Those elements have already been filtered out [1]:

> Radioactive materials such as cesium, strontium, iodine, and cobalt are purified by ALPS through co-precipitation treatment using solutions and adsorption on activated carbon and adsorbents. Almost all radioactive materials are removed through repeated treatment by ALPS, but tritium, which is a radioisotope of hydrogen, exists as a part of the water molecule and cannot be removed through treatment by ALPS and other equipment.

It's only tritium that can't be removed (and that is why it is released by other nuclear power plants - in larger quantities that is planned here - as part of normal operation).

[1] https://www.env.go.jp/en/chemi/rhm/basic-info/1st/06-03-05.h...

Gotcha. "as of January 2023, approximately 70% of the water stored in tanks still contained radioactive materials at concentrations exceeding the regulatory standards, in addition to tritium, due to such reasons as failures in purification equipment" -- so what's left is a matter of trust that they have got their equipment working and the actual water released isn't still contaminated.

Bottom line point stands, more is released regularly and this is nothing compared to the initial deluge of untreated material from the accident itself.

It’s not just a matter of trusting the Japanese government.
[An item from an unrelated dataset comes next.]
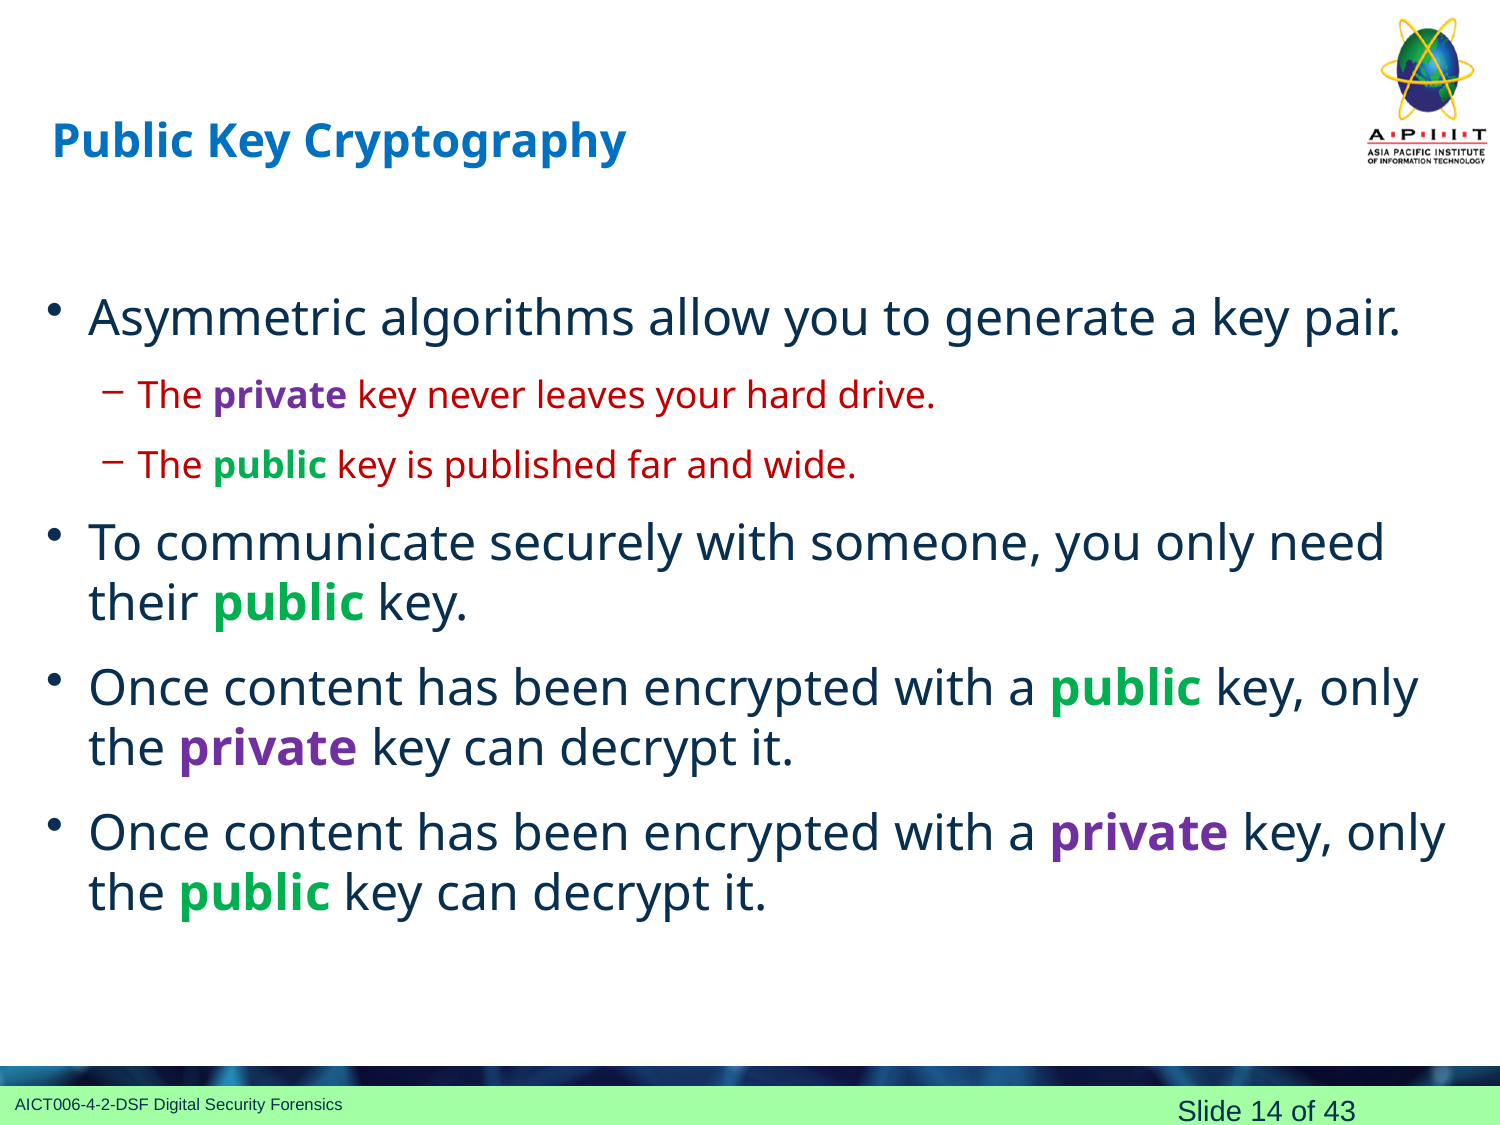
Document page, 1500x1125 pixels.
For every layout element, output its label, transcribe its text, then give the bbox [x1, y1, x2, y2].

The IAEA is also there to verify that things are as they say.
Because it is filtered out by every nuclear power plant that has an inkling of basic morals?

The only materials that aren't filtered out are Carbon14 and Tritium, if I remember correctly.

I never expect morals from large agencies. Have they allowed independent testing at the release point for the more dangerous isotopes?
For the former point, fair enough.

For the latter, obviously yes. The IAEA (International Atomic Energy Association) has done it's own independent tests, as well as actively monitored japanese tests while on site.